Bir kaya çıkıntısı üzerindeki Belo Kome Kalesi’nin şimdiki Bilecik’in nüvesini teşkil ettiği, isminin de buradan geldiği belirtilir.

(Kilis) Türk-Yakut ağzında kilis sözcüğünün “düz, perdahlanmış” anlamında kullanılması nedeniyle, günümüze böyle ulaştığı tahmin ediliyor.

(Giresun) Eski adı “Kerasus” olup bugünkü adı da bu kelimeye dayanır.

Yerleştikleri yöreye yüzey şekillerinin masayı andıran şekiller biçiminde kıyıya doğru alçaldığını gören Miletliler, Eski Yunanca “masa” sözcüğünün karşılığı olan “trapeza”dan esinlenerek kente “Trapezus” adını verdiler. Zamanla “Trapezus”, “Trapezund” ve “Trebizond” gibi bazı değişimler geçiren bu ad daha sonra “Trabzon” biçiminde söylenmeye başlandı.

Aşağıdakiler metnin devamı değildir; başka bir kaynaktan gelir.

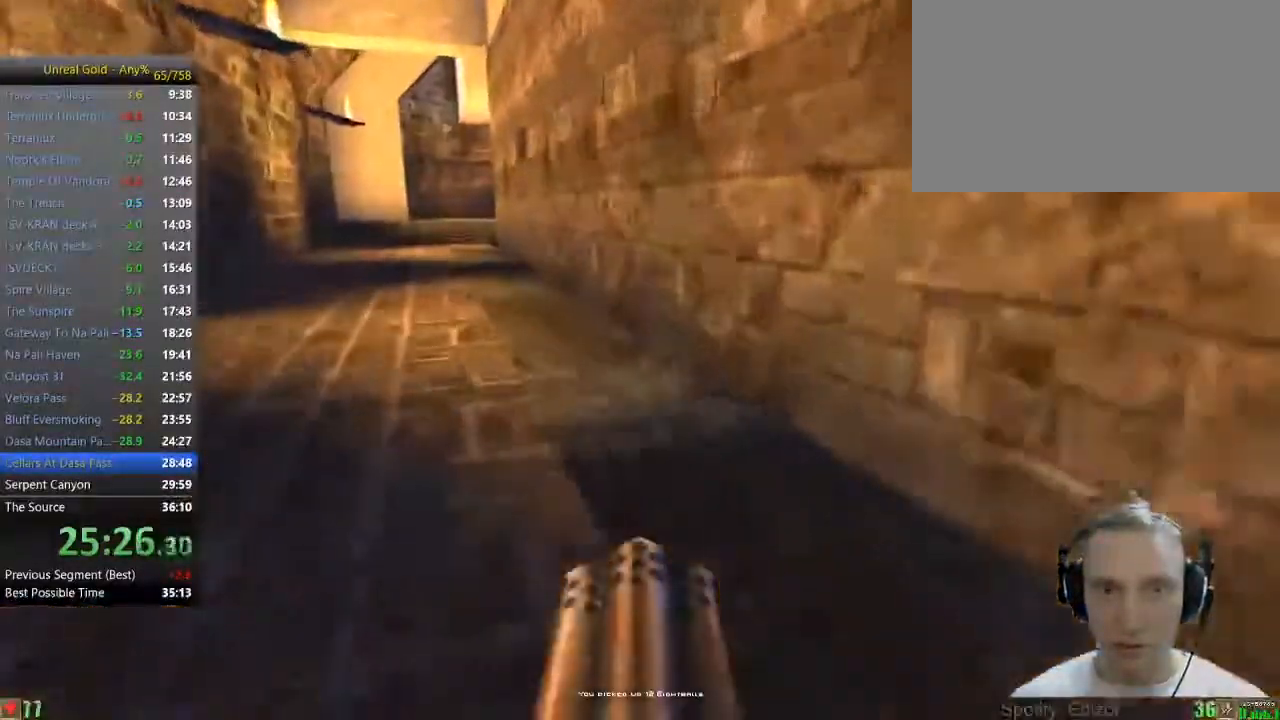
{"keys": ["a", "w"], "mouse": [], "events": [[150, "a", "down"], [250, "a", "up"], [433, "a", "down"]]}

Miletli denizciler tarafından bir ticaret kolonisi olarak kurulan Rize, eskiden “Rhizios”, “Rhizus” ve “Rhizaion” adlarıyla anılırdı. Bu sözcüğün çeşitli anlamları vardır; bu arada, “dağın dibi, eteği” anlamına gelir (s. 42-43).

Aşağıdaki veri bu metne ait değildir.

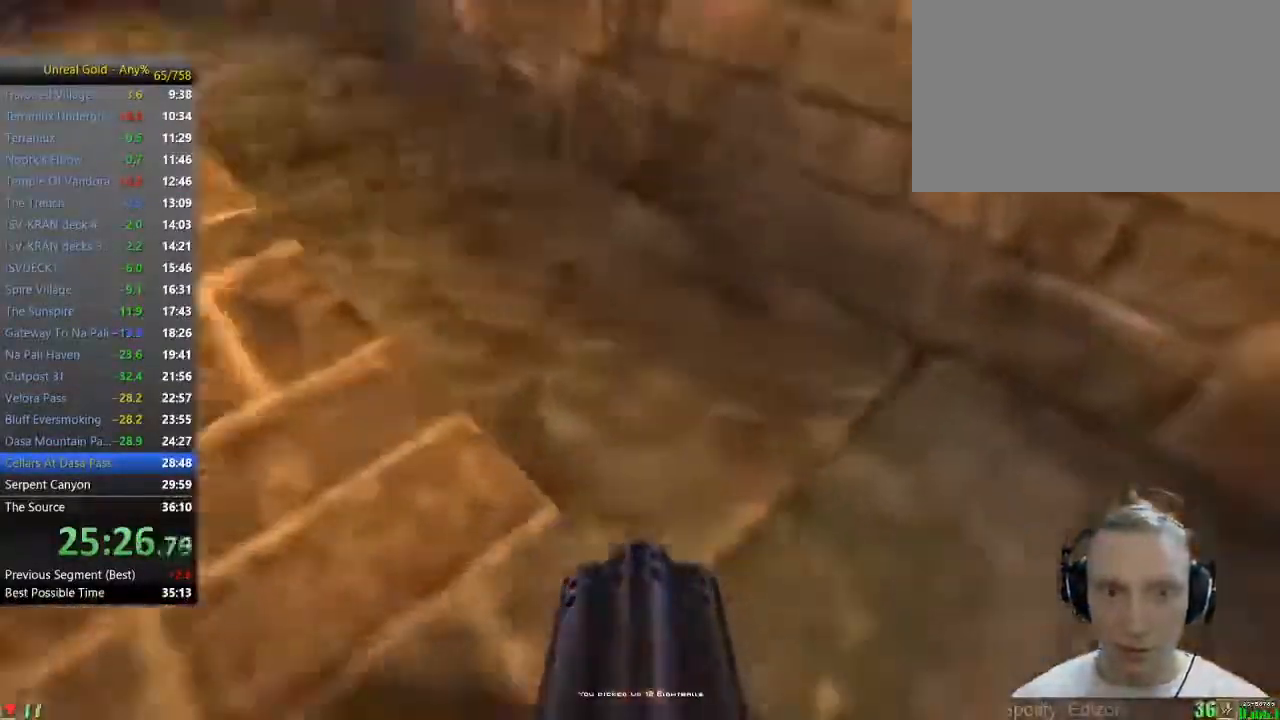
{"keys": ["w"], "mouse": [], "events": [[67, "a", "up"], [167, "a", "down"], [250, "a", "up"]]}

Erzincan adının, Strabon’un İlkçağ’da bu bölgede bulunduğunu belirttiği Eriza şehrinden geldiği sanılmaktadır.

Bugünkü Artvin İli toprakları Milattan Önceki dönemlerde Coroksi, Çorok, Kolkis olarak anılıyordu. Çor’uk adı Çor’lar demek olup Sakaların büyük bir kolunun buraya gelen kesiminden almıştır.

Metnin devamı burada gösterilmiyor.